## DO THIS
Locate each line of the entries below that contains the word "State" and copy those lines out.

## RECORDS FOR THIS TASK
((

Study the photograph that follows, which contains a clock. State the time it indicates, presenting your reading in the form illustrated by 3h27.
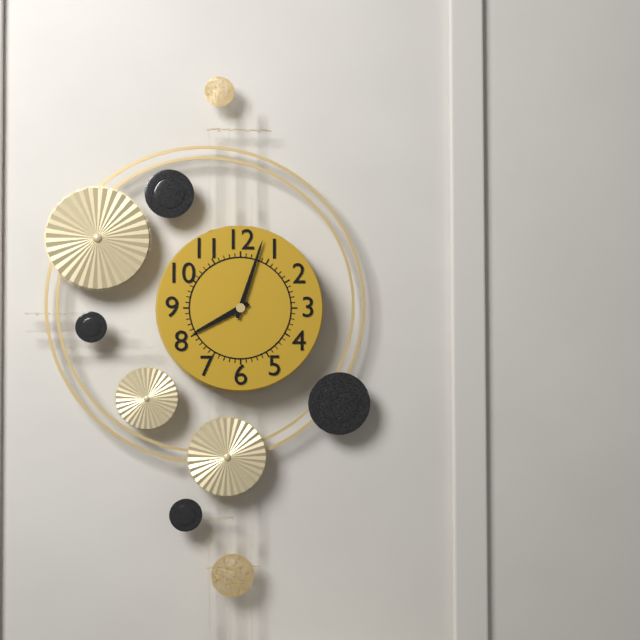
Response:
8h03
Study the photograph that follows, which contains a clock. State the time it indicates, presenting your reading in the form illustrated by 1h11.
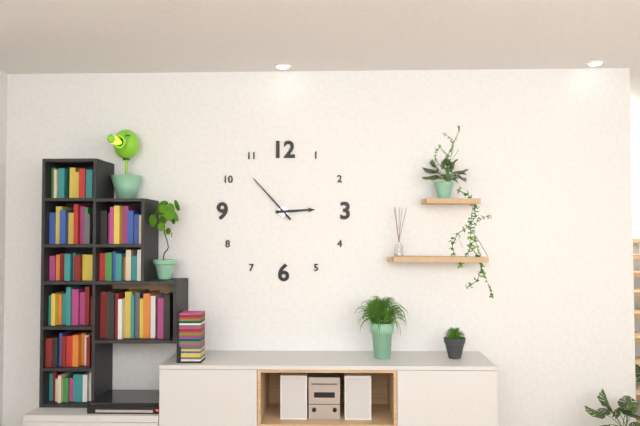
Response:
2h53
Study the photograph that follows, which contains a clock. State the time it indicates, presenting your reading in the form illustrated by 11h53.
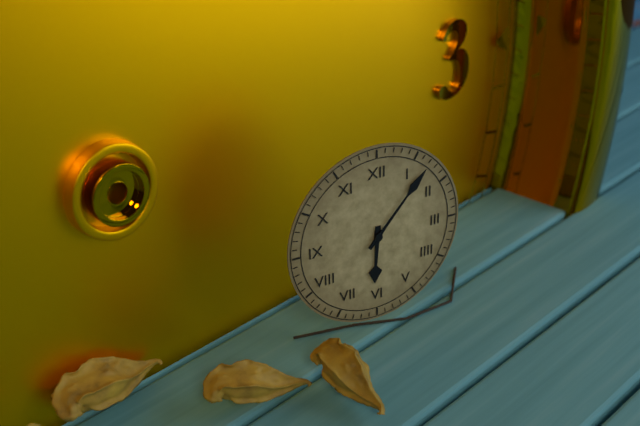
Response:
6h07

))
((

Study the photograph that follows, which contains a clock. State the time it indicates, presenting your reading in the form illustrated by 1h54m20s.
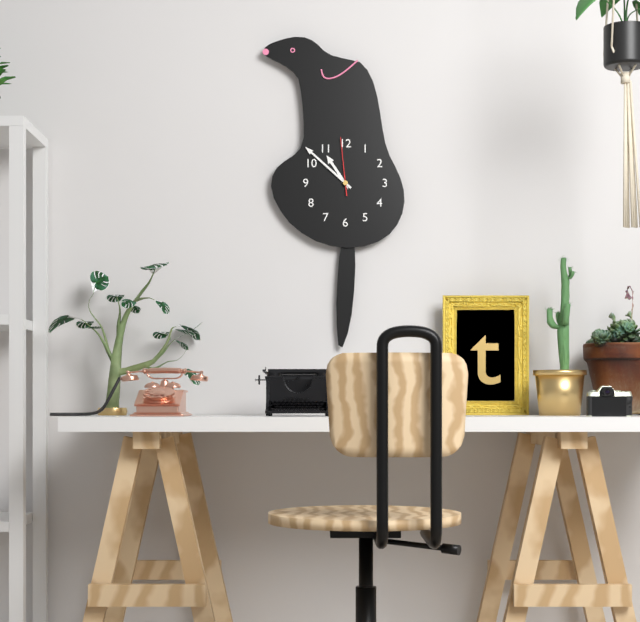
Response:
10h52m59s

))
((

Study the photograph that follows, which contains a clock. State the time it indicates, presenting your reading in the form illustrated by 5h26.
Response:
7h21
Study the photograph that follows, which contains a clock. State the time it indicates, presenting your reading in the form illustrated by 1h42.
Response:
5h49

))

## FINISHED ANSWER
Study the photograph that follows, which contains a clock. State the time it indicates, presenting your reading in the form illustrated by 3h27.
Study the photograph that follows, which contains a clock. State the time it indicates, presenting your reading in the form illustrated by 1h11.
Study the photograph that follows, which contains a clock. State the time it indicates, presenting your reading in the form illustrated by 11h53.
Study the photograph that follows, which contains a clock. State the time it indicates, presenting your reading in the form illustrated by 1h54m20s.
Study the photograph that follows, which contains a clock. State the time it indicates, presenting your reading in the form illustrated by 5h26.
Study the photograph that follows, which contains a clock. State the time it indicates, presenting your reading in the form illustrated by 1h42.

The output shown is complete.